I understand and appreciate these replies.
However, I feel like for me being gay isn’t just something that is a part of my identity. Growing up in my household I am unable to express my personality, listen to the music I want, wear certain clothes, watch certain movies or even decorate my room how I want because my parents think its “too gay” because of this I feel that living this kind of “double life” has made me resilient, empathetic to other minority groups, understanding, and given me the ability to look past the hatred and find good things in others. These are qualities that I want to convey to colleges - not who I want to date. But these qualities come from the circumstances of my household and are therefore linked to me being gay.
Try writing it and see how it comes out (ask the opinion of people you respect). I probably still wouldn’t do it. It is clear that this is something you want to/need to express, but this may just not be the best forum. It’s nothing to do with being gay, it’s just that the “overcoming obstacles and how it made me a better person” essay may be a bit tired. Once you’re in college, it seems highly likely that you will be able to take classes where these issues and your experience will be highly relevant. Just not sure whether the college application essay is the right place. Maybe write it but sketch out some alternative essays ideas as well and see which you think will be most persuasive to the admissions officers.

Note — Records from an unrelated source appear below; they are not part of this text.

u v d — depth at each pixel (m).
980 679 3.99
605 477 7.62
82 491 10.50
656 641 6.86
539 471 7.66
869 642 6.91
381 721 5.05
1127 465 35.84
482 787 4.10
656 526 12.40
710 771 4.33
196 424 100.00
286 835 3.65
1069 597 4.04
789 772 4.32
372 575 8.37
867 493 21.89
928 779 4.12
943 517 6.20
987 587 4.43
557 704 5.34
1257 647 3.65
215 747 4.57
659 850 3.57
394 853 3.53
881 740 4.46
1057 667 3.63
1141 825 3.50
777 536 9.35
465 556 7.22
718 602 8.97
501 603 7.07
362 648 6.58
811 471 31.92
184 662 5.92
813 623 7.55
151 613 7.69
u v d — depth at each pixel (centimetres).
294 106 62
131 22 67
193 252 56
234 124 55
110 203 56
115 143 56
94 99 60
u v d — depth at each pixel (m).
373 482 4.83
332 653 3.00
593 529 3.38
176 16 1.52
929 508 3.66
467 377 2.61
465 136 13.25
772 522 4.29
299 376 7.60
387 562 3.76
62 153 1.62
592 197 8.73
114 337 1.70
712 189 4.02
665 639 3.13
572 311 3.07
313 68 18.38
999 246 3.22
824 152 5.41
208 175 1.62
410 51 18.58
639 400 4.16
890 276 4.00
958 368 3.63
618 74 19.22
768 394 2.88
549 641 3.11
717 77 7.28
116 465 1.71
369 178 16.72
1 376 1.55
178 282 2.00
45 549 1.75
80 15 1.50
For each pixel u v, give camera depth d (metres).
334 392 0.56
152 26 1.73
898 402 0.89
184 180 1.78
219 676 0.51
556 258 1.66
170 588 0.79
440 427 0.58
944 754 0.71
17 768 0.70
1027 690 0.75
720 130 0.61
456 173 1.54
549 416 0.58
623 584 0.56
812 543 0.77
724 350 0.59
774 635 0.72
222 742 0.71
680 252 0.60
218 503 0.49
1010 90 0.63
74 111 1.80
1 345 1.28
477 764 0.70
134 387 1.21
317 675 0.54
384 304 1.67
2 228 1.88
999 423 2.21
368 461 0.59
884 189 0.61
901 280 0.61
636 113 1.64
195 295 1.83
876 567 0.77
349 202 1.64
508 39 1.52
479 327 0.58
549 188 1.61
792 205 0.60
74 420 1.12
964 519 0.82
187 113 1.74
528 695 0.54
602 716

What you’d like to write doesn’t make it a winning topic. You don’t get into college because you had a hard luck story. Especially one where you go into detail about, “unable to express my personality, listen to the music I want, wear certain clothes, watch certain movies or even decorate my room how I want…” Adcom’s aren’t looking for that, won’t have their smile moment.
And you can’t just “tell” them you think it’s made you more resilient, etc.
There are a thousand iterations of this theme: a profound disconnect between the values/beliefs/mores of the parents and their offspring. Your topic isn’t really about your specific identity- you could substitute differences in politics / ideology / religion / other factors.
It is genuinely hard to write something that will stand out from the crowd when your topic is so evergreen. Perspective is hard to find for something so close to your heart- and even harder when you are still in the middle of it.
But are they really? if so, why? Imo, those are great qualities in a human- but how does that translate into who are as a member of the college community? OK, it says you are a nice person and won’t be mean to other students- but how have you shown that empathy? what has been the outcome of your finding good things in others?
You say that this is for the supplemental question:
“Tell us about an experience when you dealt with disagreement or conflict around different perspectives within a community.”
But talking about how you grew up in a house that stifled you, and hid part of yourself from a community that was unlikely to accept you does not show how you handled a disagreement or conflict- just how you avoided conflict. Do you have examples of how you have applied the traits you list above to conflict or disagreements.
All those questions are just meant to push your thinking a bit farther - not to be answered here!